The Christmas Day terror attacks on Nigerian churches that killed at least 25 worshipers were a grim reminder that even as al-Qaeda finds its opportunities limited in South Asia and the Arab world, Africa is opening up new ones. The Somali Shebab movement is a well-known menace, allying with al-Qaeda to boost its own fundraising and technical capabilities as it wages a self-styled jihad against the pro-Western African regimes such as Kenya and Ethiopia that have intervened in the failed state of Somalia. But the fall of the Gaddafi regime and the chaos that has followed in Libya has opened opportunities there, attracting jihadists from as far away as Pakistan, while the Christmas Day attacks were the work of the movement called Boko Haram, which is believed to have links with al-Qaeda and is actively trying to stoke a religious civil war in Nigeria.
That’s a worrying development, since Nigeria is a key strategic player in Africa. It ranks fifth among suppliers from which the U.S. buys its oil, settling almost half of its vast output in America. And as one of the few states capable of projecting power, Nigeria has long been established by Washington as a lynchpin of regional security in a part of the world earmarked to be a major supplier of energy to the United States in years to come.

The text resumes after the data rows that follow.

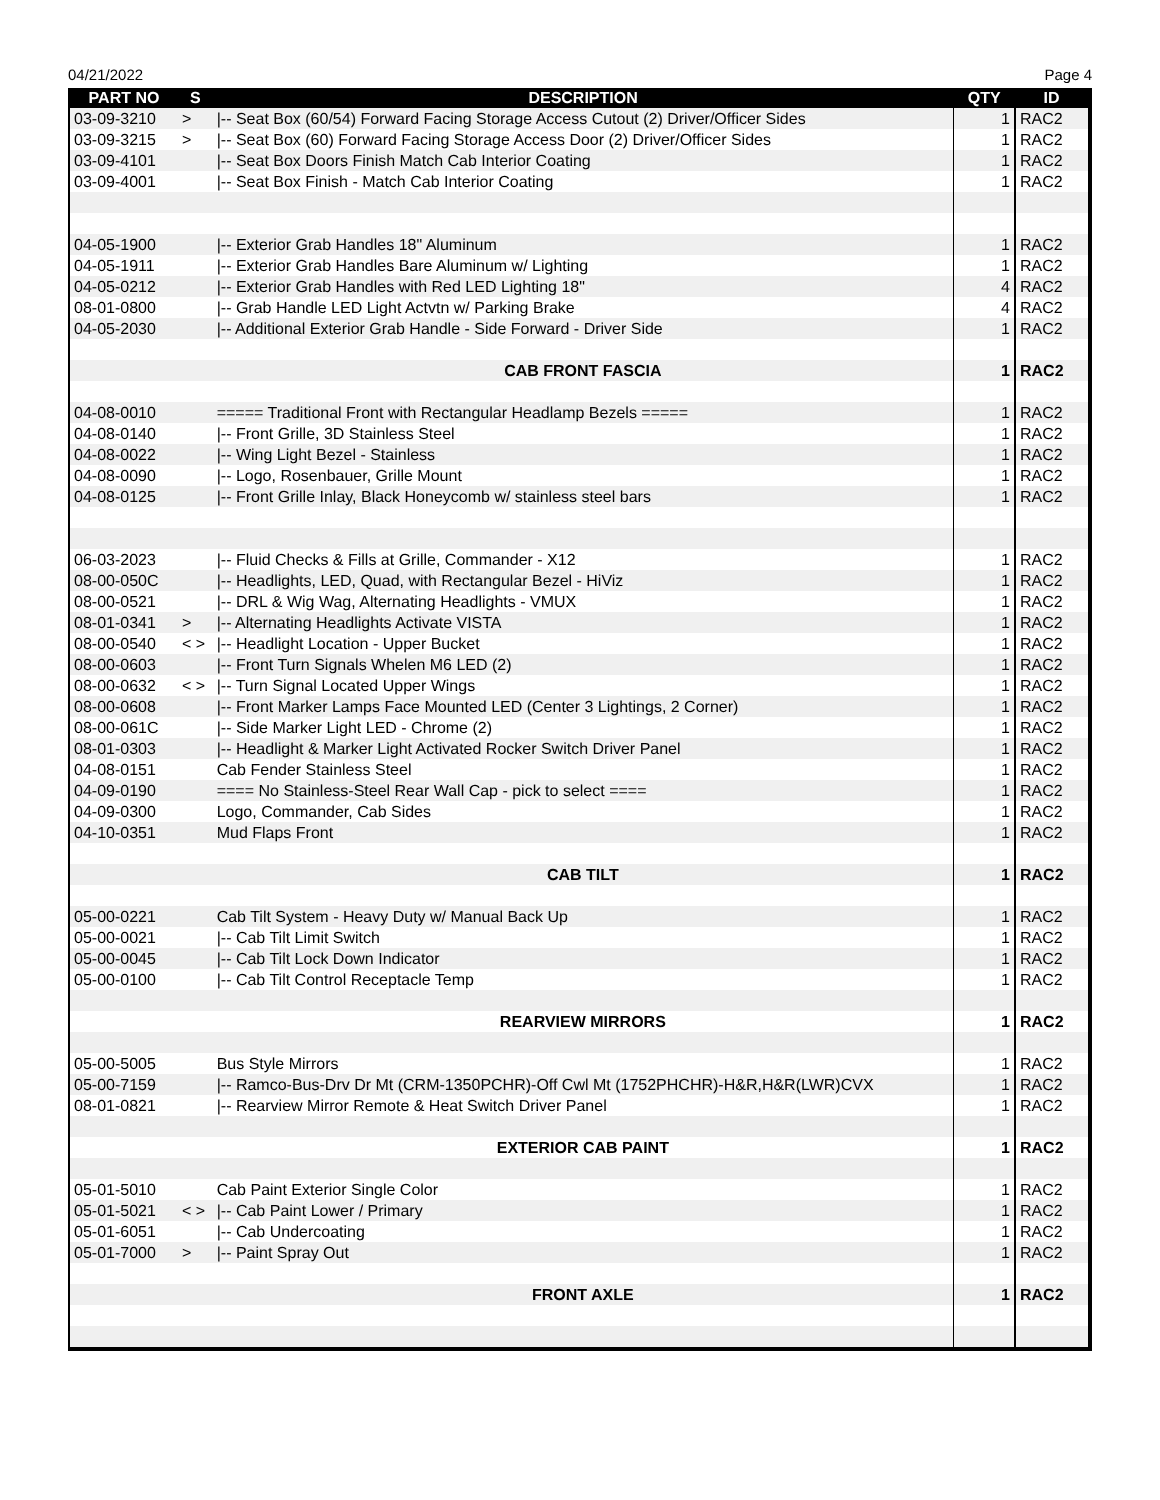04/21/2022 Page 4
| PART NO | S | DESCRIPTION | QTY | ID |
| --- | --- | --- | --- | --- |
| 03-09-3210 | > | /-- Seat Box (60/54) Forward Facing Storage Access Cutout (2) Driver/Officer Sides | 1 | RAC2 |
| 03-09-3215 | > | /-- Seat Box (60) Forward Facing Storage Access Door (2) Driver/Officer Sides | 1 | RAC2 |
| 03-09-4101 | | /-- Seat Box Doors Finish Match Cab Interior Coating | 1 | RAC2 |
| 03-09-4001 | | /-- Seat Box Finish - Match Cab Interior Coating | 1 | RAC2 |
| 04-05-1900 | | /-- Exterior Grab Handles 18" Aluminum | 1 | RAC2 |
| 04-05-1911 | | /-- Exterior Grab Handles Bare Aluminum w/ Lighting | 1 | RAC2 |
| 04-05-0212 | | /-- Exterior Grab Handles with Red LED Lighting 18" | 4 | RAC2 |
| 08-01-0800 | | /-- Grab Handle LED Light Actvtn w/ Parking Brake | 4 | RAC2 |
| 04-05-2030 | | /-- Additional Exterior Grab Handle - Side Forward - Driver Side | 1 | RAC2 |
| | | CAB FRONT FASCIA | 1 | RAC2 |
| 04-08-0010 | | ===== Traditional Front with Rectangular Headlamp Bezels ===== | 1 | RAC2 |
| 04-08-0140 | | /-- Front Grille, 3D Stainless Steel | 1 | RAC2 |
| 04-08-0022 | | /-- Wing Light Bezel - Stainless | 1 | RAC2 |
| 04-08-0090 | | /-- Logo, Rosenbauer, Grille Mount | 1 | RAC2 |
| 04-08-0125 | | /-- Front Grille Inlay, Black Honeycomb w/ stainless steel bars | 1 | RAC2 |
| 06-03-2023 | | /-- Fluid Checks & Fills at Grille, Commander - X12 | 1 | RAC2 |
| 08-00-050C | | /-- Headlights, LED, Quad, with Rectangular Bezel - HiViz | 1 | RAC2 |
| 08-00-0521 | | /-- DRL & Wig Wag, Alternating Headlights - VMUX | 1 | RAC2 |
| 08-01-0341 | > | /-- Alternating Headlights Activate VISTA | 1 | RAC2 |
| 08-00-0540 | < > | /-- Headlight Location - Upper Bucket | 1 | RAC2 |
| 08-00-0603 | | /-- Front Turn Signals Whelen M6 LED (2) | 1 | RAC2 |
| 08-00-0632 | < > | /-- Turn Signal Located Upper Wings | 1 | RAC2 |
| 08-00-0608 | | /-- Front Marker Lamps Face Mounted LED (Center 3 Lightings, 2 Corner) | 1 | RAC2 |
| 08-00-061C | | /-- Side Marker Light LED - Chrome (2) | 1 | RAC2 |
| 08-01-0303 | | /-- Headlight & Marker Light Activated Rocker Switch Driver Panel | 1 | RAC2 |
| 04-08-0151 | | Cab Fender Stainless Steel | 1 | RAC2 |
| 04-09-0190 | | ==== No Stainless-Steel Rear Wall Cap - pick to select ==== | 1 | RAC2 |
| 04-09-0300 | | Logo, Commander, Cab Sides | 1 | RAC2 |
| 04-10-0351 | | Mud Flaps Front | 1 | RAC2 |
| | | CAB TILT | 1 | RAC2 |
| 05-00-0221 | | Cab Tilt System - Heavy Duty w/ Manual Back Up | 1 | RAC2 |
| 05-00-0021 | | /-- Cab Tilt Limit Switch | 1 | RAC2 |
| 05-00-0045 | | /-- Cab Tilt Lock Down Indicator | 1 | RAC2 |
| 05-00-0100 | | /-- Cab Tilt Control Receptacle Temp | 1 | RAC2 |
| | | REARVIEW MIRRORS | 1 | RAC2 |
| 05-00-5005 | | Bus Style Mirrors | 1 | RAC2 |
| 05-00-7159 | | /-- Ramco-Bus-Drv Dr Mt (CRM-1350PCHR)-Off Cwl Mt (1752PHCHR)-H&R,H&R(LWR)CVX | 1 | RAC2 |
| 08-01-0821 | | /-- Rearview Mirror Remote & Heat Switch Driver Panel | 1 | RAC2 |
| | | EXTERIOR CAB PAINT | 1 | RAC2 |
| 05-01-5010 | | Cab Paint Exterior Single Color | 1 | RAC2 |
| 05-01-5021 | < > | /-- Cab Paint Lower / Primary | 1 | RAC2 |
| 05-01-6051 | | /-- Cab Undercoating | 1 | RAC2 |
| 05-01-7000 | > | /-- Paint Spray Out | 1 | RAC2 |
| | | FRONT AXLE | 1 | RAC2 |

Yet the Nigerian state is weak and heavy handed, showing little ability to contain a challenge that could sink the country into a civil war.
Nigeria has often been the country to which the U.S. and other Western powers look to respond to neighborhood crises such as stopping the bloodbath in Sierra Leone in 1997. A sectarian breakdown in Nigeria is good news for jihadists seeking to base themselves in failed states; bad news for U.S. and other Western and allied countries looking to destroy the extremist movement.